By Nicholas L. Sweeney
Danny lit the fire so he could see the helicopter, one like the ones Dad kept on the mantelpiece, the ones Danny wasn’t allowed to touch. They looked like orange sharks swimming through the sky, their flat rudders motionless, puppets dangling from invisible strings.
He’d been 6 when he first saw one. Mr. Bifford had been trying to scorch his fields for next harvest. The wind had kicked up right after he’d lit the dry grounds, and the embers had carried away from their farm toward the hills. That was when they’d come.
Danny’d sat on the edge of the road, his ice cream—bubblegum flavored—streaming a blue line of sticky cream down his thumb. The fire latched onto the roof of Mr. Bifford’s house. Overhead, Danny heard a sound like a hundred horses galloping in unison. The craft had looked like a stray gout of orange flame rising into the sky. The white blades of its propeller carved a halo over its head. The ice cream slipped, forgotten, from Danny’s hand. The cone crunched beneath his sneaker.
A red bucket dangled beneath the Ka-32A11BC. Absurdly, he’d thought it might be one of those feathered box animals you beat until candy bled out, but as the bucket overturned, a spray of water descended on the flames, catching the light in a fleeting rainbow as it fell.
Danny had known then as he knew now that he had to see one again, and so he stood on the crest of a hill, downwind from the farm, watching his fire race across the fields. It reminded him of the times when he put his toys in the bath and turned on the water. The boulder and cannon and plastic boat would quiver as the water drifted underneath, almost invisible against the white porcelain tub. Then the toys would rise.
So now did the flames sneak across the fields, dashing beneath the golden grass, ghostly in the orange afternoon light. The wave of spectral hands made the grass wither and sent furls of smoke up to blacken the air.
It wouldn’t be long now. Black clouds stained the sky. Danny hoped it wouldn’t obscure the view. He clutched his father’s old camera to his chest, the kind that spat out square photos after you took the shot.
From the street, a car had stopped. A balding head poked out. Danny fingered his mother’s cell phone and wondered if he should call the firefighters again.
Briefly, Danny pulled his gaze from the horizon. The conflagration lashed across the fields and spread to the orchard. The barnyard fence crumpled beneath the flame. It took the pig pen first. Even over the distance, Danny could hear their squeals as the dry straw caught. Chickens fluttered out of the coop and dashed against the wire fence. Red and orange tongues lapped at the sides of the stables. Inside, Gracie whinnied. The doors strained.

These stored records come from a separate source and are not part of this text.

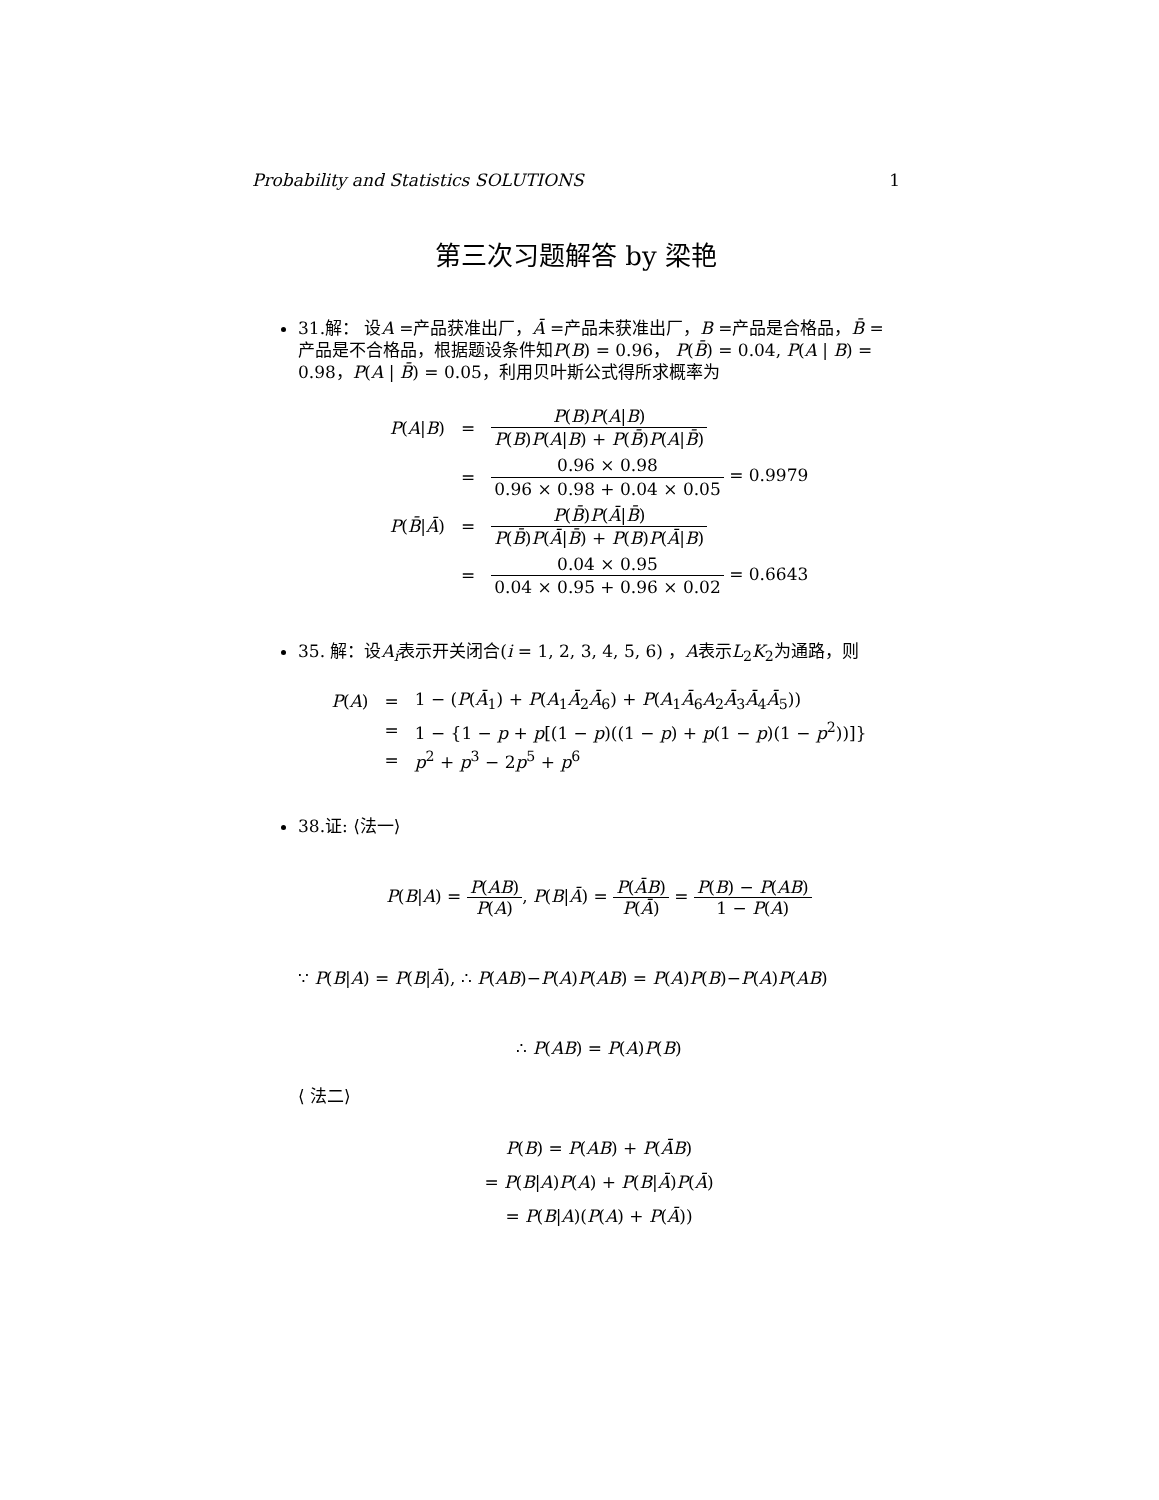Probability and Statistics SOLUTIONS 1
第三次习题解答 by 梁艳
31.解： 设A =产品获准出厂，Ā =产品未获准出厂，B =产品是合格品，B̄ =产品是不合格品，根据题设条件知P(B) = 0.96， P(B̄) = 0.04, P(A | B) = 0.98，P(A | B̄) = 0.05，利用贝叶斯公式得所求概率为
| P ( A / B ) | = | P ( B ) P ( A / B ) P ( B ) P ( A / B ) + P ( B̄ ) P ( A / B̄ ) |
| | = | 0.96 × 0.98 0.96 × 0.98 + 0.04 × 0.05 = 0.9979 |
| P ( B̄ / Ā ) | = | P ( B̄ ) P ( Ā / B̄ ) P ( B̄ ) P ( Ā / B̄ ) + P ( B ) P ( Ā / B ) |
| | = | 0.04 × 0.95 0.04 × 0.95 + 0.96 × 0.02 = 0.6643 |
35. 解：设A<sub>i</sub>表示开关闭合(i = 1, 2, 3, 4, 5, 6) ，A表示L<sub>2</sub>K<sub>2</sub>为通路，则
| P ( A ) | = | 1 − ( P ( Ā<sub>1</sub>) + P ( A<sub>1</sub> Ā<sub>2</sub> Ā<sub>6</sub>) + P ( A<sub>1</sub> Ā<sub>6</sub> A<sub>2</sub> Ā<sub>3</sub> Ā<sub>4</sub> Ā<sub>5</sub>)) |
| | = | 1 − {1 − p + p [(1 − p )((1 − p ) + p (1 − p )(1 − p<sup>2</sup>))]} |
| | = | p<sup>2</sup> + p<sup>3</sup> − 2 p<sup>5</sup> + p<sup>6</sup> |
38.证: ⟨法一⟩
P(B|A) = P(AB) P(A), P(B|Ā) = P(ĀB) P(Ā) = P(B) − P(AB) 1 − P(A)
∵ P(B|A) = P(B|Ā), ∴ P(AB)−P(A)P(AB) = P(A)P(B)−P(A)P(AB)
∴ P(AB) = P(A)P(B)
⟨ 法二⟩
P(B) = P(AB) + P(ĀB)
= P(B|A)P(A) + P(B|Ā)P(Ā)
= P(B|A)(P(A) + P(Ā))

Fire leaped up the side of the barn, and the roof groaned. Red planks of wood sagged and snapped. Gracie’s neigh came as a scream. The roof collapsed with a crash, and the barn doors snapped open.
Eyes lolling, Gracie burst from the stables, mane and tail wreathed in embers. She thundered from the barn and across the yard, a creature from Danny’s Big Book of Monsters and Myths made living: the nightmare.

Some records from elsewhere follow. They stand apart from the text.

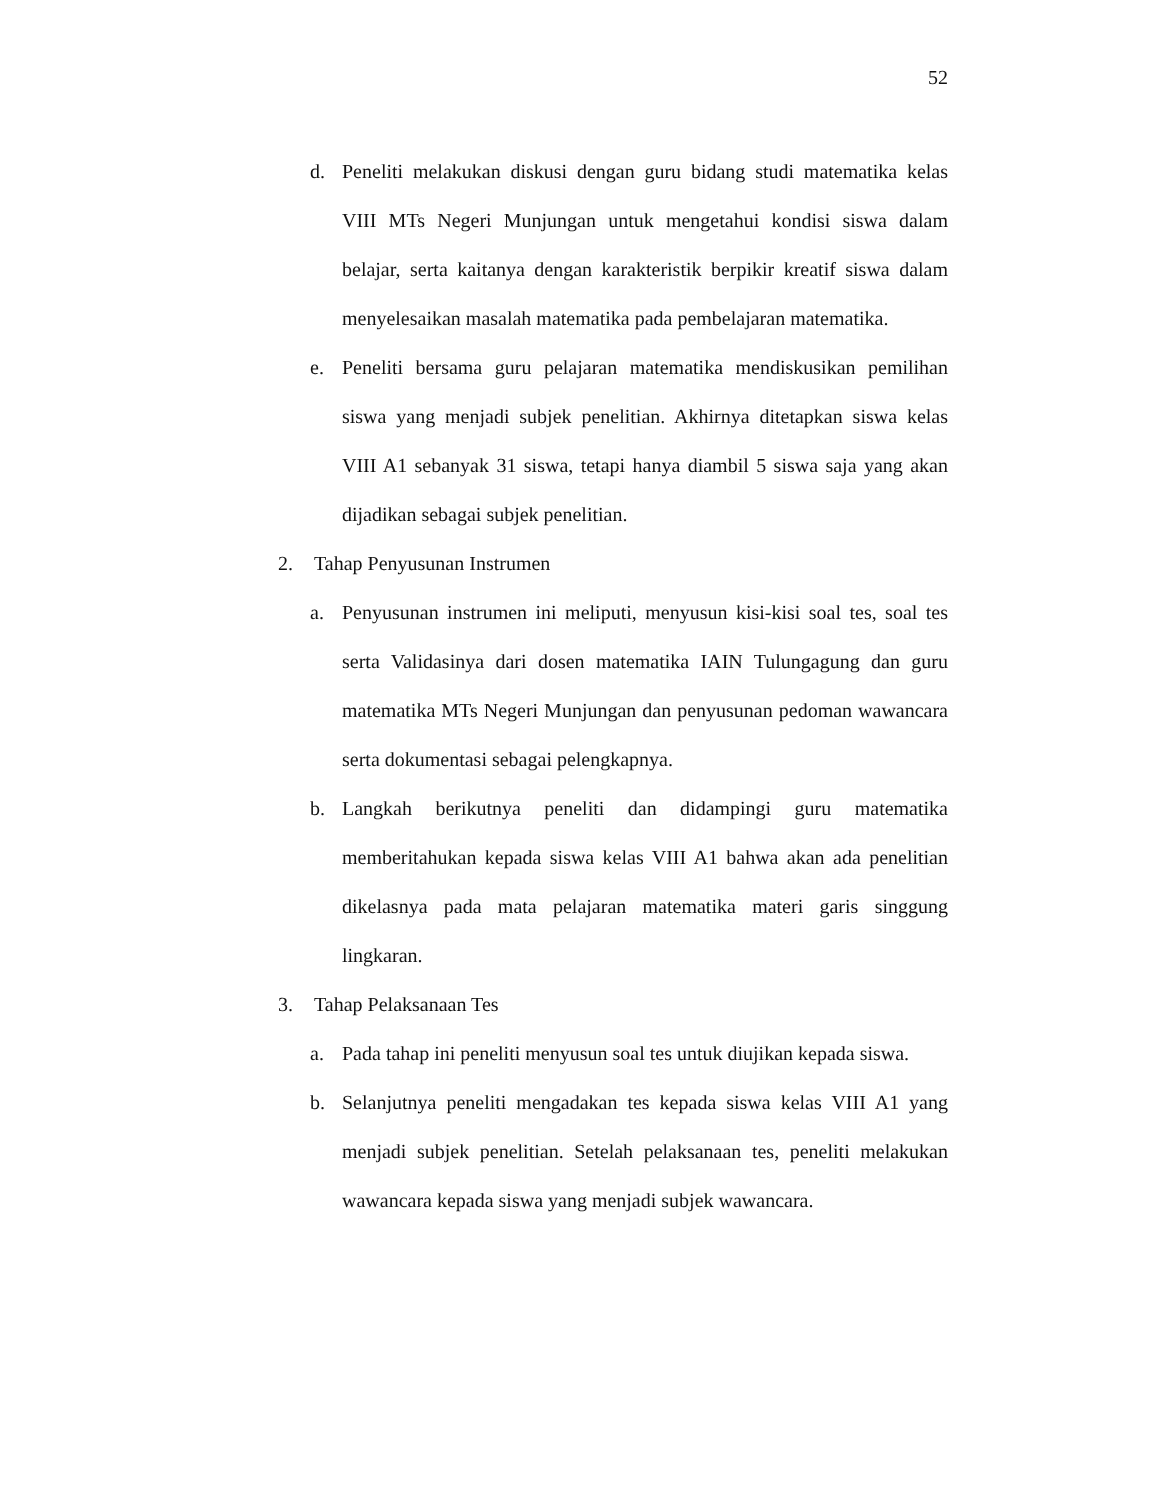52
d. Peneliti melakukan diskusi dengan guru bidang studi matematika kelas VIII MTs Negeri Munjungan untuk mengetahui kondisi siswa dalam belajar, serta kaitanya dengan karakteristik berpikir kreatif siswa dalam menyelesaikan masalah matematika pada pembelajaran matematika.
e. Peneliti bersama guru pelajaran matematika mendiskusikan pemilihan siswa yang menjadi subjek penelitian. Akhirnya ditetapkan siswa kelas VIII A1 sebanyak 31 siswa, tetapi hanya diambil 5 siswa saja yang akan dijadikan sebagai subjek penelitian.
2. Tahap Penyusunan Instrumen
a. Penyusunan instrumen ini meliputi, menyusun kisi-kisi soal tes, soal tes serta Validasinya dari dosen matematika IAIN Tulungagung dan guru matematika MTs Negeri Munjungan dan penyusunan pedoman wawancara serta dokumentasi sebagai pelengkapnya.
b. Langkah berikutnya peneliti dan didampingi guru matematika memberitahukan kepada siswa kelas VIII A1 bahwa akan ada penelitian dikelasnya pada mata pelajaran matematika materi garis singgung lingkaran.
3. Tahap Pelaksanaan Tes
a. Pada tahap ini peneliti menyusun soal tes untuk diujikan kepada siswa.
b. Selanjutnya peneliti mengadakan tes kepada siswa kelas VIII A1 yang menjadi subjek penelitian. Setelah pelaksanaan tes, peneliti melakukan wawancara kepada siswa yang menjadi subjek wawancara.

Danny’s gaze turned to the sky. The blue smeared to grey, but no white halos beat back the smoke. His heart thrashed and clenched in his chest.
Father was working in the basement, so he must not have heard as the blaze clambered up the side of the house. Sparks flitted like orange butterflies. The inferno spread down to the road, and the balding head ducked back inside the car and slammed the gas.

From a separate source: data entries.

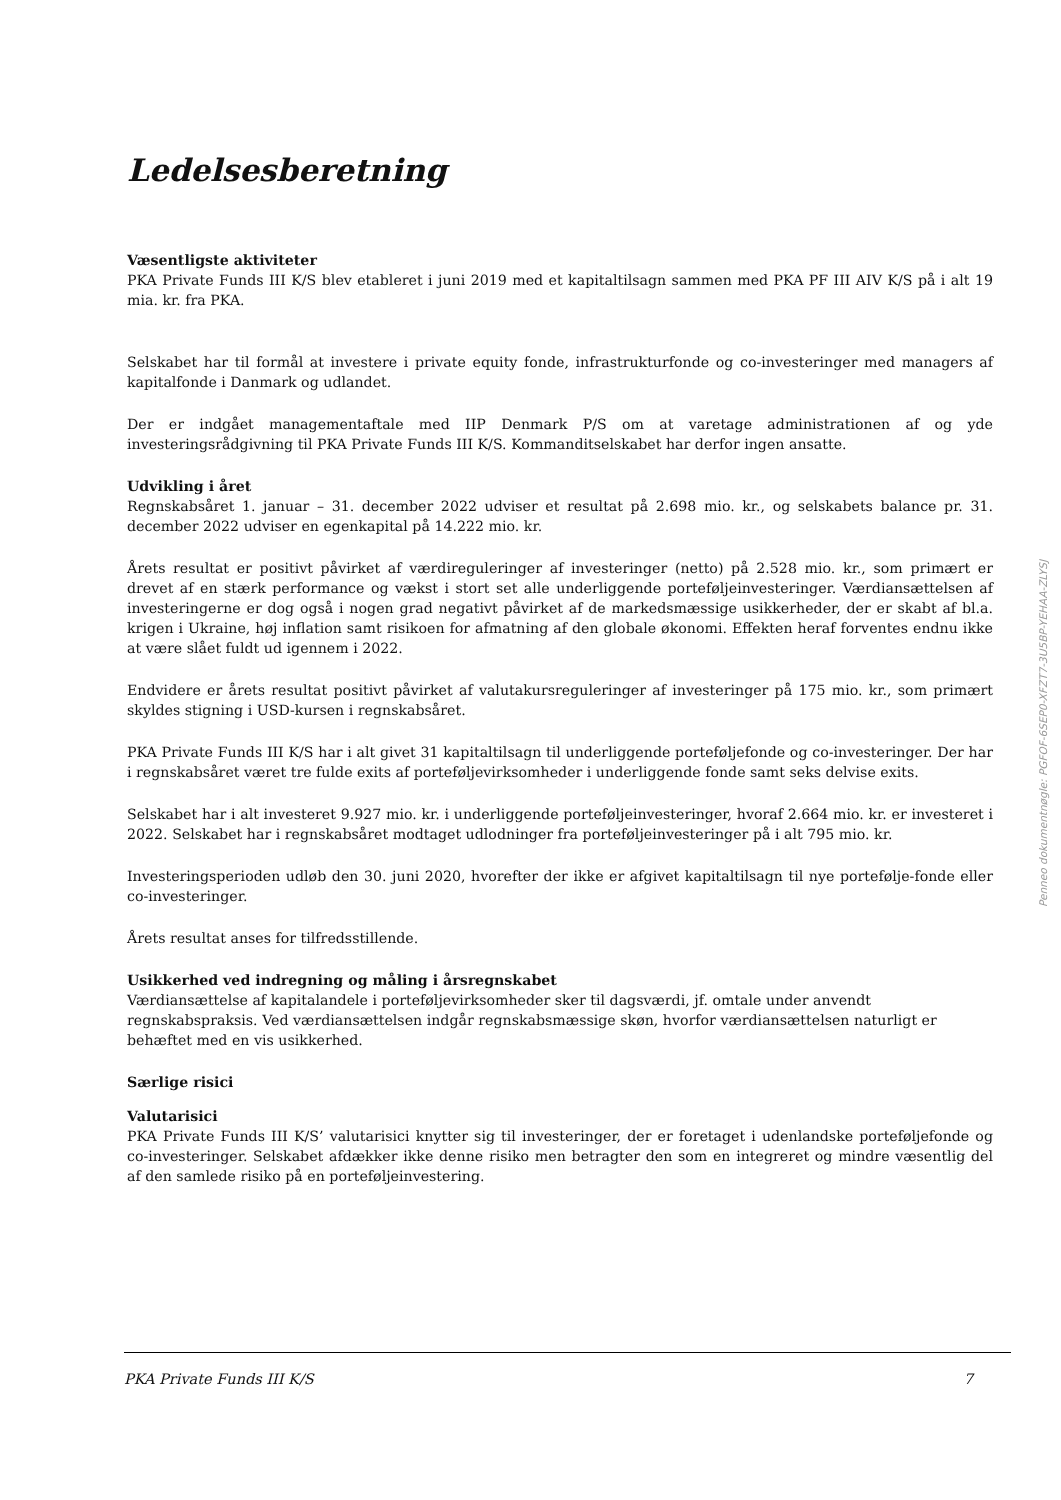Ledelsesberetning
Væsentligste aktiviteter
PKA Private Funds III K/S blev etableret i juni 2019 med et kapitaltilsagn sammen med PKA PF III AIV K/S på i alt 19 mia. kr. fra PKA.
Selskabet har til formål at investere i private equity fonde, infrastrukturfonde og co-investeringer med managers af kapitalfonde i Danmark og udlandet.
Der er indgået managementaftale med IIP Denmark P/S om at varetage administrationen af og yde investeringsrådgivning til PKA Private Funds III K/S. Kommanditselskabet har derfor ingen ansatte.
Udvikling i året
Regnskabsåret 1. januar – 31. december 2022 udviser et resultat på 2.698 mio. kr., og selskabets balance pr. 31. december 2022 udviser en egenkapital på 14.222 mio. kr.
Årets resultat er positivt påvirket af værdireguleringer af investeringer (netto) på 2.528 mio. kr., som primært er drevet af en stærk performance og vækst i stort set alle underliggende porteføljeinvesteringer. Værdiansættelsen af investeringerne er dog også i nogen grad negativt påvirket af de markedsmæssige usikkerheder, der er skabt af bl.a. krigen i Ukraine, høj inflation samt risikoen for afmatning af den globale økonomi. Effekten heraf forventes endnu ikke at være slået fuldt ud igennem i 2022.
Endvidere er årets resultat positivt påvirket af valutakursreguleringer af investeringer på 175 mio. kr., som primært skyldes stigning i USD-kursen i regnskabsåret.
PKA Private Funds III K/S har i alt givet 31 kapitaltilsagn til underliggende porteføljefonde og co-investeringer. Der har i regnskabsåret været tre fulde exits af porteføljevirksomheder i underliggende fonde samt seks delvise exits.
Selskabet har i alt investeret 9.927 mio. kr. i underliggende porteføljeinvesteringer, hvoraf 2.664 mio. kr. er investeret i 2022. Selskabet har i regnskabsåret modtaget udlodninger fra porteføljeinvesteringer på i alt 795 mio. kr.
Investeringsperioden udløb den 30. juni 2020, hvorefter der ikke er afgivet kapitaltilsagn til nye portefølje-fonde eller co-investeringer.
Årets resultat anses for tilfredsstillende.
Usikkerhed ved indregning og måling i årsregnskabet
Værdiansættelse af kapitalandele i porteføljevirksomheder sker til dagsværdi, jf. omtale under anvendt regnskabspraksis. Ved værdiansættelsen indgår regnskabsmæssige skøn, hvorfor værdiansættelsen naturligt er behæftet med en vis usikkerhed.
Særlige risici
Valutarisici
PKA Private Funds III K/S’ valutarisici knytter sig til investeringer, der er foretaget i udenlandske porteføljefonde og co-investeringer. Selskabet afdækker ikke denne risiko men betragter den som en integreret og mindre væsentlig del af den samlede risiko på en porteføljeinvestering.
Penneo dokumentnøgle: PGFOF-6SEP0-XFZT7-3U5BP-YEHAA-ZLYSJ
PKA Private Funds III K/S 7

The white paint of the house cracked and splintered.
The Ka-32A11BC should have come, but it hadn’t.
The curtains blazed inside, writhing in the heat as if in agony.
Any time now.
The mailbox stood like a torch at the end of the dirt road to their house. Danny clutched the camera in sweaty hands. Any second.
The whine of sirens cut through the crackling snaps of fire and wood. Men and women in thick yellow coats stepped down from red trucks. A long hose snaked out and sprayed.
“Wait!” Danny wanted to cry, but they didn’t.
Jets of water fanned out over the fields. The flames hissed and twisted, bending beneath the cascade of water.
The camera dangled loosely from its strap. The flames died to smoke and the helicopter never came.